It didn’t take long for Boggs to start blasting us on social media.
We were barely back on the road before the narrative became that we stole his money and quit the tour for no reason. For all the Damn Rascals knew, we had called it quits because we couldn’t handle life on the road. It’s funny to be starving, sunburned and exhausted, sweating to death in a van with no air conditioning in the desert, and have strangers in comment sections accuse you of being pampered. I was writing about all of it in the pages of AMP Magazine, but for all anyone knew, I could have been acting as a mouthpiece for the band. I wasn’t, of course, but the chronically online are rarely hungry for truth.
The first all-night drive back led us to Lawrence, Kanas. Al from KTP—a friend of the band—assured us that his door was always open to weary travelers. There was an unmistakable spiritual serenity found in Lawrence that I’ve been chasing ever since. Al volunteered to buy us all dinner and a round of drinks, and just that simple act made him seem like the greatest human on the planet. His house felt so warm and safe that I wound up getting some of the best couch sleep of my entire life in his living room.

I can remember how bonded I felt to everyone as we were traveling back to California. We were all within a stone’s throw of the same age, which meant our chemistry held the same mixture of ‘90s nostalgia and 21st century cynicism. All of us shared a dark sense of humor, the same whimsical belief in doing the impossible. We would have lost our minds on the road if not for each other.

■ **The tasks**:
a: In the tour account, what did Al volunteer to do?
b: Translate this sentence from the tour account into Spanish: "We would have lost our minds on the road if not for each other."
c: Write the next part of the account of the band's tour, picking up after its last sentence.

■ **Data section**:
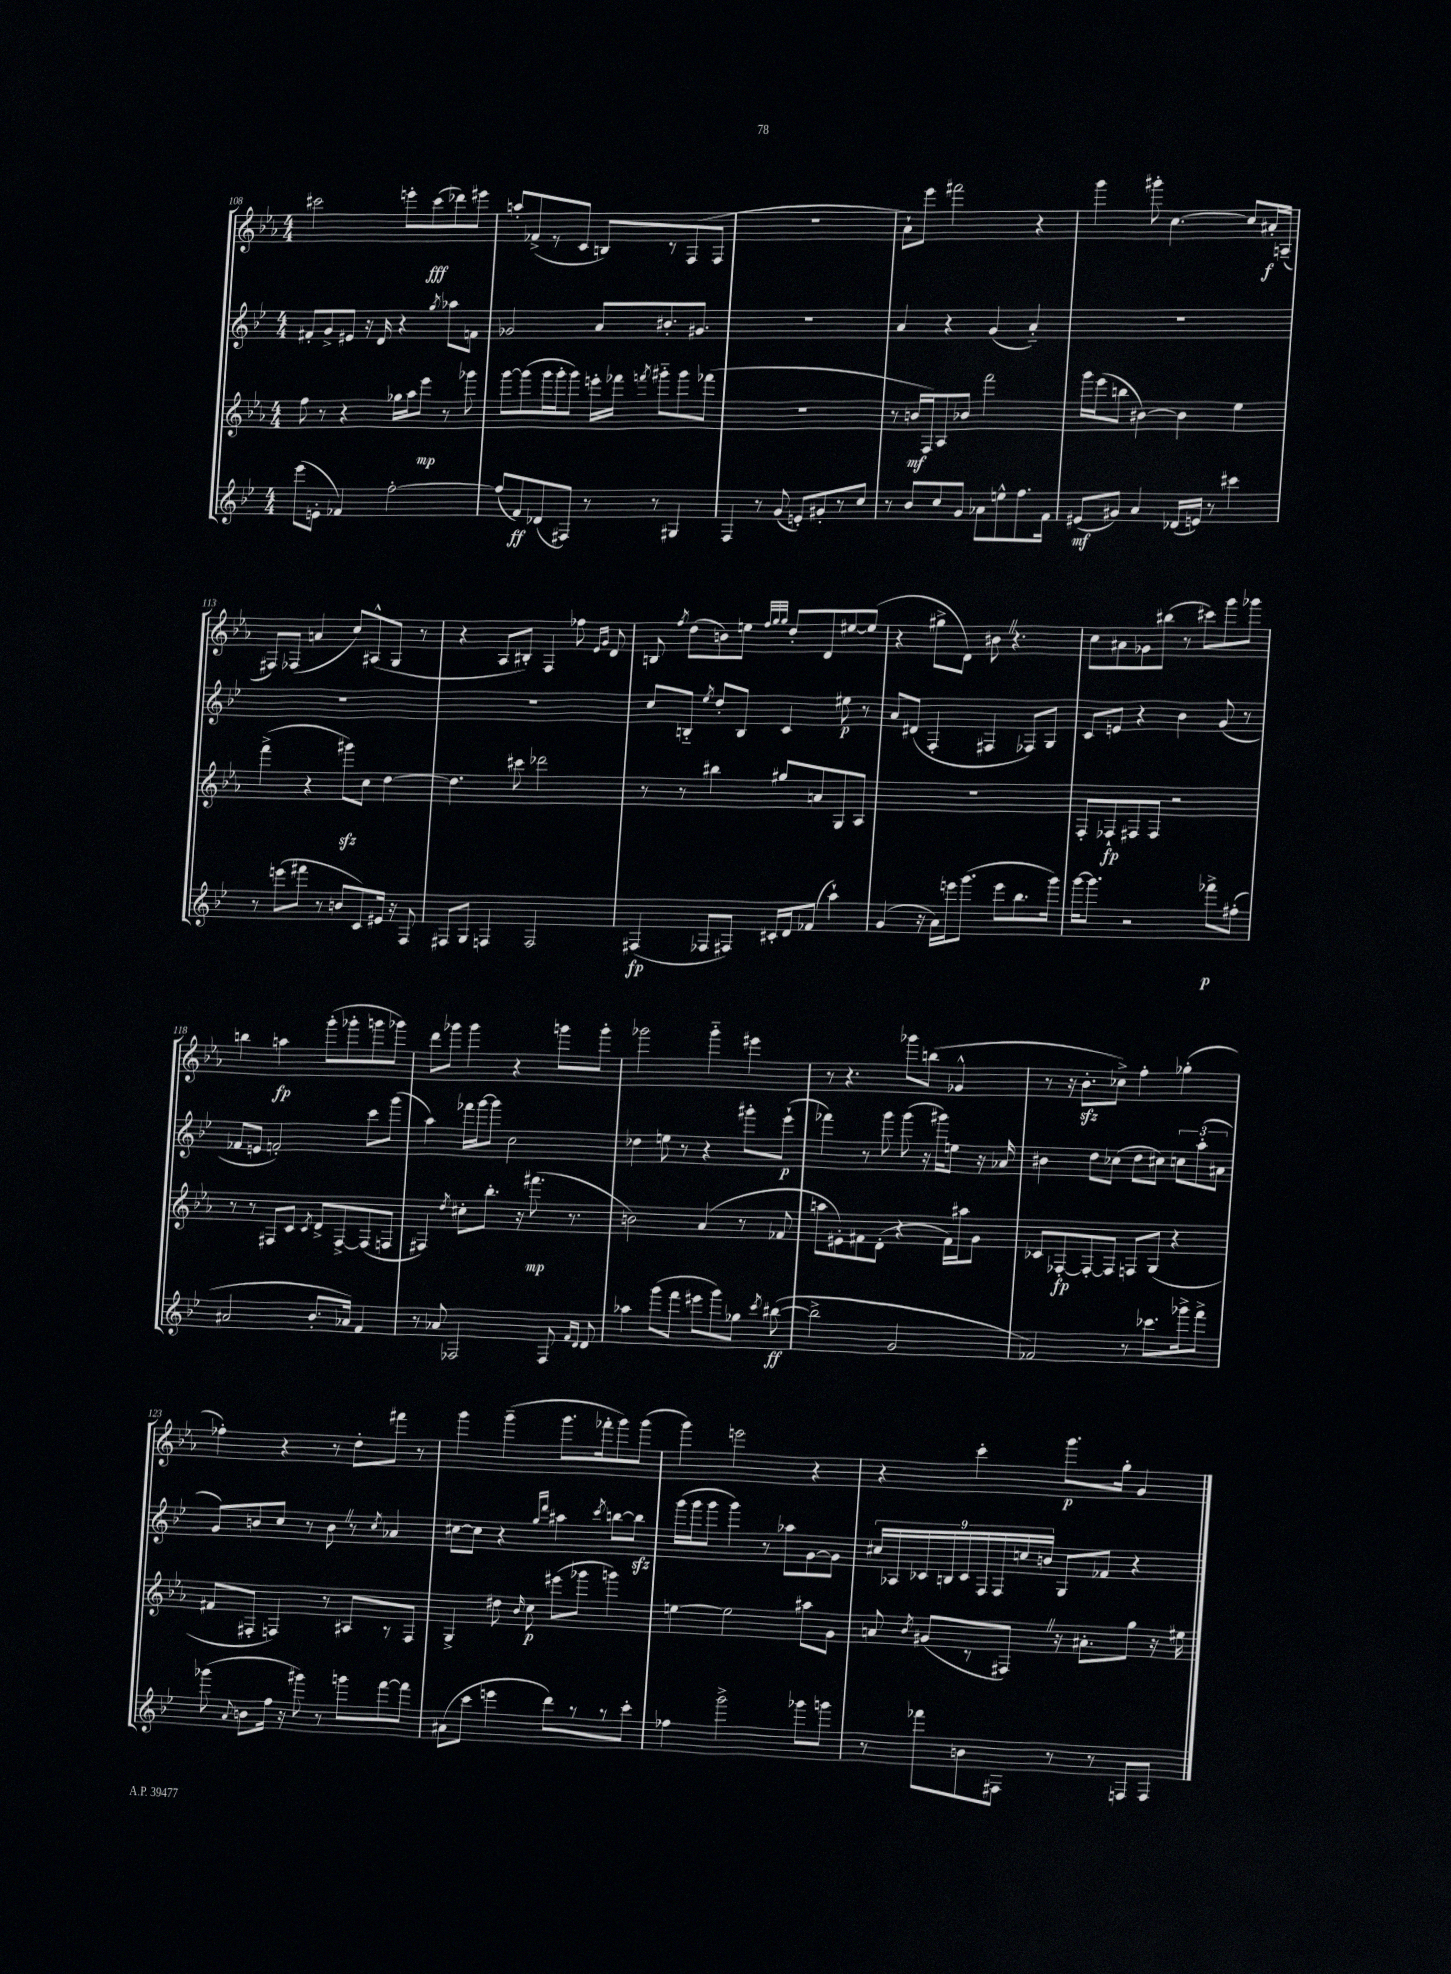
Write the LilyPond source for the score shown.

■ **Task answers**:
a: He volunteered to buy everyone dinner and a round of drinks.

b: Nos habríamos vuelto locos en la carretera si no nos hubiéramos tenido los unos a los otros.

c:
Chi Chi and Justin drove the next 600 miles into Amarillo, Texas. The only tangible benefit to driving all night is seeing the sunrise over a new city. As such, we were first in line at Cadillac Ranch that morning. It’s difficult to resist the charm of something so kitschy and uniquely American, especially when it finally resulted in a story for the folks back home that wasn’t so god damn depressing. Before we left, we went on an Indiana Jones style quest to find Chi Chi the perfect belt buckle because, you know, when in Rome …
When we stopped the next morning in Santa Rosa, New Mexico to let the van rest, I noticed on the map that we were about halfway between Hannibal and home. The tour was broken down in shambles behind us, and ahead of us lay a giant question mark, if we were lucky enough to even make it that far. Feeling they owed their fans an explanation, the band sat down to write a letter that they would post on their socials. Lucky for us, I found it:
Dear Fans and Friends (To Whom It May Concern),
If you are reading this, congratulations, you can read! We were very excited to rock your nips off, but due to several hundreds of thousands of dozens of dollars being lost, we had to reassess our predicament when we reached the Mississippi River. Since our van was very sick, we had to take it to a local van doctor. Apparently, our van was possessed by the evil Icelandic hockey team from D2: The Mighty Ducks.
Having no more dozens of dollars left, no access to pieces of eight, no pirate treasures, and discovering our promised tour support money was nothing more than a handful of Chuck E. Cheese tokens and a pile of ski-ball tickets (and although we had an abundance of nick-nacks and slappy hands) we discovered we had no acceptable currency for auto repairs.
Stuck in a pickle, we were left with no choice but to sell Tyler Evans from AMP Magazine to a dirt farm in Edmond, OK (home of the spotted milk bison, “Where You Want to be Free”). We came up with enough pesos to limp our way back to Los Angeles (“City of Fallen Angels and Constant Danger,” where we winter as superheroes) at a brisk pace of 35 mph. Unfortunately, we will not be able to rock your nips off on this particular tour, but on the other hand, now you get to keep them.
Luckily, the full harrowing tale will be told by Tyler Evans on ampmagazine.com. Fair warning though, his final article may be a little bitter towards us as he is currently being used as a plow on the aforementioned dirt farm. The whole ordeal has left him red in the face.
Love (and always nasty),
Chi Chi
P.S.- We know all three dozen of our fans are as bummed as we are that we can’t make the tour, but we have surprises in store for you later in the year.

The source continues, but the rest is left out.